I'm not sure if I've grasped the issue here so if I haven't just say so and I'll edit the title.

My problem is the following:

I have an Ubuntu 12.04 server (UTF-8 locale) to which users upload files via a web app or through shell. So I have no control over naming conventions. These names are then placed into a UTF8 MYSQL database table.

Unfortunately it seems some of the files contain special characters that my database does not like.

One such example would be ́e (eU+0301) in place of é (U+00E9). My database does not enjoy this one bit and replaces such instances with e?. The shell itself has either displayed the info correctly when ls was used or has shown broken 'inexisting" symbols in the current folder route. And I've also seen the likes of E?? in place of́E (EU+0301) (which FYI should be É (U+00C9))

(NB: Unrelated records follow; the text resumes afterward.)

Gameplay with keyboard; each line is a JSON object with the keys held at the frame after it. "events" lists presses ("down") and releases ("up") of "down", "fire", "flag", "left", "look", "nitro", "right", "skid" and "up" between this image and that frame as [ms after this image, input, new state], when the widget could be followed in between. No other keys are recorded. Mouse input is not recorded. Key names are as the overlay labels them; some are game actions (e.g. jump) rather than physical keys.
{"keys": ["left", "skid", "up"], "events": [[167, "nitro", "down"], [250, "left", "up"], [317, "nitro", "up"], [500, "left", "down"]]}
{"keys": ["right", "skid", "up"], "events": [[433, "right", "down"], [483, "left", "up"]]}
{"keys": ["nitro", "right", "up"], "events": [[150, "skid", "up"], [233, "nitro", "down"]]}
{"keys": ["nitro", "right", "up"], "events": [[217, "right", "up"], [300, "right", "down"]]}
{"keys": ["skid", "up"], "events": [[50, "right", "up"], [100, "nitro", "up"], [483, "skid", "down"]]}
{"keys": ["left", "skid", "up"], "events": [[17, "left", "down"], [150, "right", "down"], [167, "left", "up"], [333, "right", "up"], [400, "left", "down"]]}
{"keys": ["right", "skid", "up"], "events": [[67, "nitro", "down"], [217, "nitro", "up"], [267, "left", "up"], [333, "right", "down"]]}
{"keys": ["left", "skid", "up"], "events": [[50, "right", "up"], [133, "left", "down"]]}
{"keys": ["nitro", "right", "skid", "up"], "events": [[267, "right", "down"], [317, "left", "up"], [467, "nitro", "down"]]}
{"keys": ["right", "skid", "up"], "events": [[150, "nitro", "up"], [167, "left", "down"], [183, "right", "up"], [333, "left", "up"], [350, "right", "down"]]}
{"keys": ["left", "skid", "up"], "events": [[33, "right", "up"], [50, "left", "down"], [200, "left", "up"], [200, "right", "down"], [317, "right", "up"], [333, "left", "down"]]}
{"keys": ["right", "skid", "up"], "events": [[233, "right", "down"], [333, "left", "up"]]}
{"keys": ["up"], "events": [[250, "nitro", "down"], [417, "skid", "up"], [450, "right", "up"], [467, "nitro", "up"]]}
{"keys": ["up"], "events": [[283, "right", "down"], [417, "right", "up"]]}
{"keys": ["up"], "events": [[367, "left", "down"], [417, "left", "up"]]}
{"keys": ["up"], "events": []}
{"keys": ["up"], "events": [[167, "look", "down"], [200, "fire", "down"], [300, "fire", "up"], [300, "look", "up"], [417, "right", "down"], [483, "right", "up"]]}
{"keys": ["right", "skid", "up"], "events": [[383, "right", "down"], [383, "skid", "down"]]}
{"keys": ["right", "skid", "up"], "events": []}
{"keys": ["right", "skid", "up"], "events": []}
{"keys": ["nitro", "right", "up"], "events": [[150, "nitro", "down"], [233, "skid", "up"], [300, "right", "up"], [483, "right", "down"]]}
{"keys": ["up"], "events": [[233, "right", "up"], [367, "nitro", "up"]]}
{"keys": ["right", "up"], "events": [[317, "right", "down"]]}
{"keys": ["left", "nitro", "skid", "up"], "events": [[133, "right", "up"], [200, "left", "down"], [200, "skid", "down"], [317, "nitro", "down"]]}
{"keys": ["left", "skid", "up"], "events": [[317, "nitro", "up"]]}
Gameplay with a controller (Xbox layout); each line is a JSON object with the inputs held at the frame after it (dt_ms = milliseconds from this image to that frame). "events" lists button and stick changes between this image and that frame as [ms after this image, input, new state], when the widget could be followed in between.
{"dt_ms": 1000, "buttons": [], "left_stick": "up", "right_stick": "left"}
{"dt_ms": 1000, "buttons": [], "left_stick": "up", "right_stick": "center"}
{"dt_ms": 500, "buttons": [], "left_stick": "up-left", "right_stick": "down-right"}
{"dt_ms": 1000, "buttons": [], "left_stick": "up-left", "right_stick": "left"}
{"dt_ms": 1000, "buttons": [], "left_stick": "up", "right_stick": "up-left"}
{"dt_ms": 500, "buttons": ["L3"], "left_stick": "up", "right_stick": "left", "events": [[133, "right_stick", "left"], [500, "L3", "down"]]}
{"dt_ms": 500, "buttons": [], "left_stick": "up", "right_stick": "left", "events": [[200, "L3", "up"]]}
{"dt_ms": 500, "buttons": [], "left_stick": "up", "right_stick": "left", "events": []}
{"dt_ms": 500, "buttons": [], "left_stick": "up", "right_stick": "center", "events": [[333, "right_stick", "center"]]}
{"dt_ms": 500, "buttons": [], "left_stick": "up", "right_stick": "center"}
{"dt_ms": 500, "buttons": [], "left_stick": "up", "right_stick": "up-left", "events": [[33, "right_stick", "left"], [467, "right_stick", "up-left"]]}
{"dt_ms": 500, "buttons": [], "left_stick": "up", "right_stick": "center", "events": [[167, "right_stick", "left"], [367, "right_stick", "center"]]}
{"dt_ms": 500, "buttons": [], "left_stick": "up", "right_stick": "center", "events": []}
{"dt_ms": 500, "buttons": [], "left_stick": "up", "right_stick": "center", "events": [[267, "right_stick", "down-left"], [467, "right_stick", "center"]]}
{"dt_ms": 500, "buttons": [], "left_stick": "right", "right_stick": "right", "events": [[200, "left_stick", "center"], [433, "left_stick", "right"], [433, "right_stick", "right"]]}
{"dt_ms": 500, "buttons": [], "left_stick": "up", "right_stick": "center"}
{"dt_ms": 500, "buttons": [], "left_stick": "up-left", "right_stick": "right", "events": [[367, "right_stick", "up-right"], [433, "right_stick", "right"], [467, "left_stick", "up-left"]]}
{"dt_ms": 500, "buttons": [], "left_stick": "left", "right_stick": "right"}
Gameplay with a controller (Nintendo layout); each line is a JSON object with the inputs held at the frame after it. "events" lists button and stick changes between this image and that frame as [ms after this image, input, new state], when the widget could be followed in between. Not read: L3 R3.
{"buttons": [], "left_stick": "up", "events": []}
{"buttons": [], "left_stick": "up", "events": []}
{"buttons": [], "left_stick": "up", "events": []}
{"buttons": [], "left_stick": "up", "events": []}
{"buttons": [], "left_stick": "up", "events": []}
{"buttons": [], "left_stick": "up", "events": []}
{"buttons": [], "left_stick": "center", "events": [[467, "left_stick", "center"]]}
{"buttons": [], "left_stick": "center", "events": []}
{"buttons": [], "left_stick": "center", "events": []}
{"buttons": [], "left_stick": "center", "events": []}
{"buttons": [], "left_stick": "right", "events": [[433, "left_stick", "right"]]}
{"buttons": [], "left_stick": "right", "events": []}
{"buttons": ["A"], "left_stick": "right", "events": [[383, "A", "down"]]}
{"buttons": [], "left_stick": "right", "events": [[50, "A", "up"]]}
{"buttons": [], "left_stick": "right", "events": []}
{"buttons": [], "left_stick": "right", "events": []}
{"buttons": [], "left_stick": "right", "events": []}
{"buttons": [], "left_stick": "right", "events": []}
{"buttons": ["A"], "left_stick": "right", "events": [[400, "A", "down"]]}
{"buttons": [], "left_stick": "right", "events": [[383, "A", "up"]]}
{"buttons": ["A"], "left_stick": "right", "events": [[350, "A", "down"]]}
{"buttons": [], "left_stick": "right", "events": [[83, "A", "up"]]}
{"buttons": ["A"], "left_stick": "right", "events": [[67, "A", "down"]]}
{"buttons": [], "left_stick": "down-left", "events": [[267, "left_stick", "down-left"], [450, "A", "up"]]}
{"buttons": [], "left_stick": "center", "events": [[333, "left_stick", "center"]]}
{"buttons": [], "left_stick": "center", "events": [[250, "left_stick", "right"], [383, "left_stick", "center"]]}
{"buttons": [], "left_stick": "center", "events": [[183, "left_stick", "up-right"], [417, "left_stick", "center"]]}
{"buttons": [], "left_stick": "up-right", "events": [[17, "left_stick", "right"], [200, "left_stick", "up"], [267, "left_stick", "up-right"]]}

This is a headache as I can't even seem to run a find command on files with such characters.

So my first question is: Is there a shell command I can use to convert filenames on upload? (Something I could run recursively on a folder) Idealy it would convert them to the appropriate equivalent, but I don't care if I have to replace any such unicode sequences with an arbitrary character such as "_" for example.

Thanks in advance.

  • 379
  • 5
  • 15

1 Answers1


I tried to answer this, but ultimately I ended up writing a small article on UTF-8 and character conversion. (i.e. therefore I feel that this question is, regretfully, very close to off-topic)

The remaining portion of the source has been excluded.